# START OF Selection

As we approach the end of 2023, we’re helping companies with billions in 2023 tax liabilities execute their first transactions in transferable clean energy tax credits. For many tax directors and CFOs, the opportunity to meet a portion of their companies’ tax liabilities by purchasing clean energy tax credits at a discount presents an attractive opportunity to save money and support sustainability goals at the same time.
However the tax credit market is new to many. We have seen the importance of educating the market — buyers, sellers, advisors, and others — regarding the kinds of issues that routinely arise in the course of these deals and how our team helps buyers mitigate these risks. Nearly all issues we’ve seen arise in the course of closing a transaction can be mitigated with good advice (and good insurance).
First we’ll unpack some common sources of risk which buyers should be aware of, then we’ll address some additional strategies to mitigate risks.
For projects which have yet to be placed in service, there is an element of project risk. Project risk describes the risk that a project may experience a delay, perhaps due to a labor shortage or supply chain complications, which could push tax credit generation into a later year than the buyer desires. Buyers generally do not pay for credits until they are generated, so this risk is principally related to the timing of realizing the credits.
Tax credit transactions are essentially an exchange of a tax credit generated by an eligible investment or activity for cash. The buyer of the credit takes on certain risks, particularly for Investment Tax Credits (ITC). ITC value is calculated as a percent of a project’s cost basis.
If, after the ITC has been sold, the IRS determines that a project’s cost basis was overstated, part of the credit can be clawed back. The IRS may also assess penalties for overstating the project’s cost basis. Buyers can indemnify themselves against this risk by purchasing insurance covering eligible basis and disallowance risk.
Similarly, ITCs are subject to recapture risk, or the risk that the IRS can take back, or “recapture” a portion of the credit if the project that generated the credit is taken out of service (e.g. destroyed and not rebuilt) within the first five years of service (stepping down 20% each year). Tax credit buyers very commonly ask the seller to obtain insurance indemnifying against the risk of recapture.
In lieu of or alongside insurance, credit buyers can accept guarantees or indemnities from the project developer covering certain risks. In this event, the buyer may take on risks related to seller creditworthiness, and must determine whether the seller has sufficient backing to support the indemnification.
Risks such as the ones in Table 1 are a factor in most transactions (especially ITC transactions), and can be managed through insurance or by obtaining indemnities from the seller. We often find that buyers are familiar with these risks and have an initial understanding of how to mitigate them when they enter the market for tax credits. Even so, unexpected developments can arise and require buyers and their advisors to adapt.

# END OF Selection
# START OF Recorded data

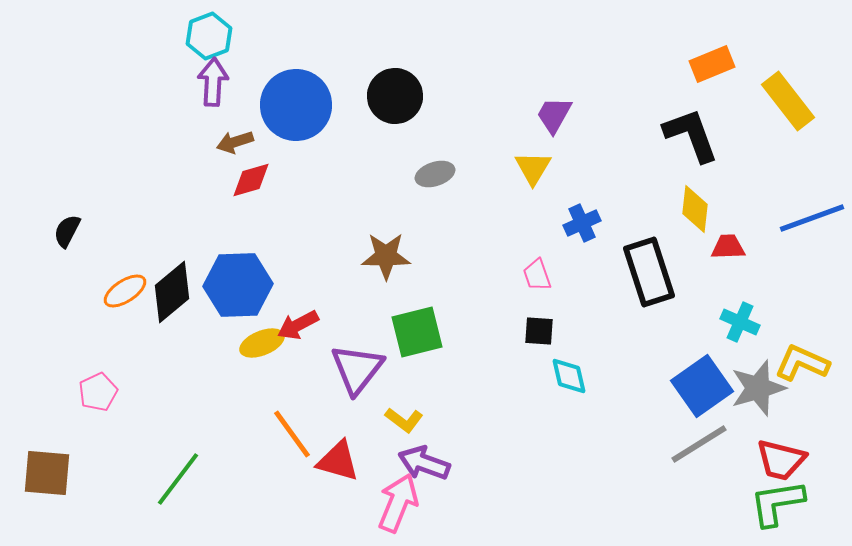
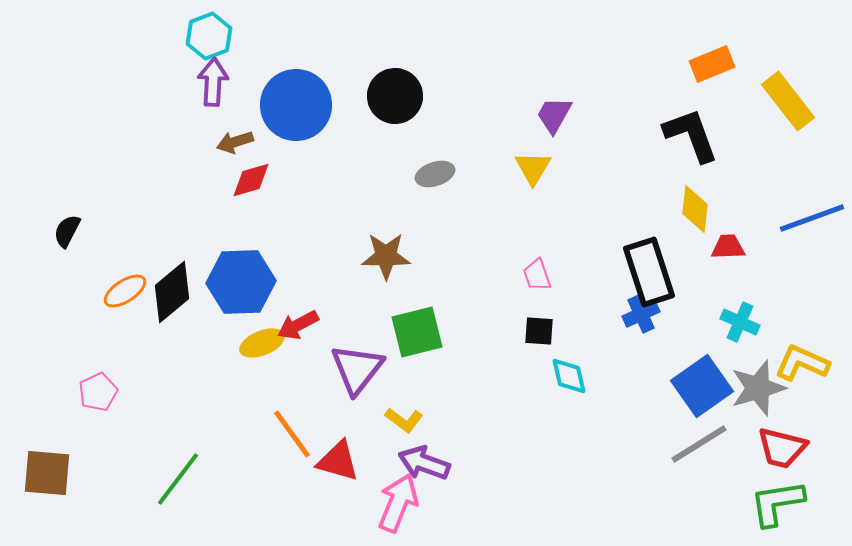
blue cross at (582, 223): moved 59 px right, 91 px down
blue hexagon at (238, 285): moved 3 px right, 3 px up
red trapezoid at (781, 460): moved 1 px right, 12 px up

# END OF Recorded data

Given request A |
Answer these questions using the passage on clean energy tax credits.
(i) When do buyers generally pay for credits from projects not yet placed in service?
(ii) How is the value of an Investment Tax Credit calculated?
(iii) During what period does recapture risk apply if the project is taken out of service?
Given request B | Return everything in the passage on clean energy tax credits from "Risks such as" down to "advisors to adapt.", with no changes.

Response A |
(i) Buyers generally pay for credits only once they are generated.
(ii) It is calculated as a percent of the project's cost basis.
(iii) It applies within the first five years of service, stepping down 20% each year.

Response B |
Risks such as the ones in Table 1 are a factor in most transactions (especially ITC transactions), and can be managed through insurance or by obtaining indemnities from the seller. We often find that buyers are familiar with these risks and have an initial understanding of how to mitigate them when they enter the market for tax credits. Even so, unexpected developments can arise and require buyers and their advisors to adapt.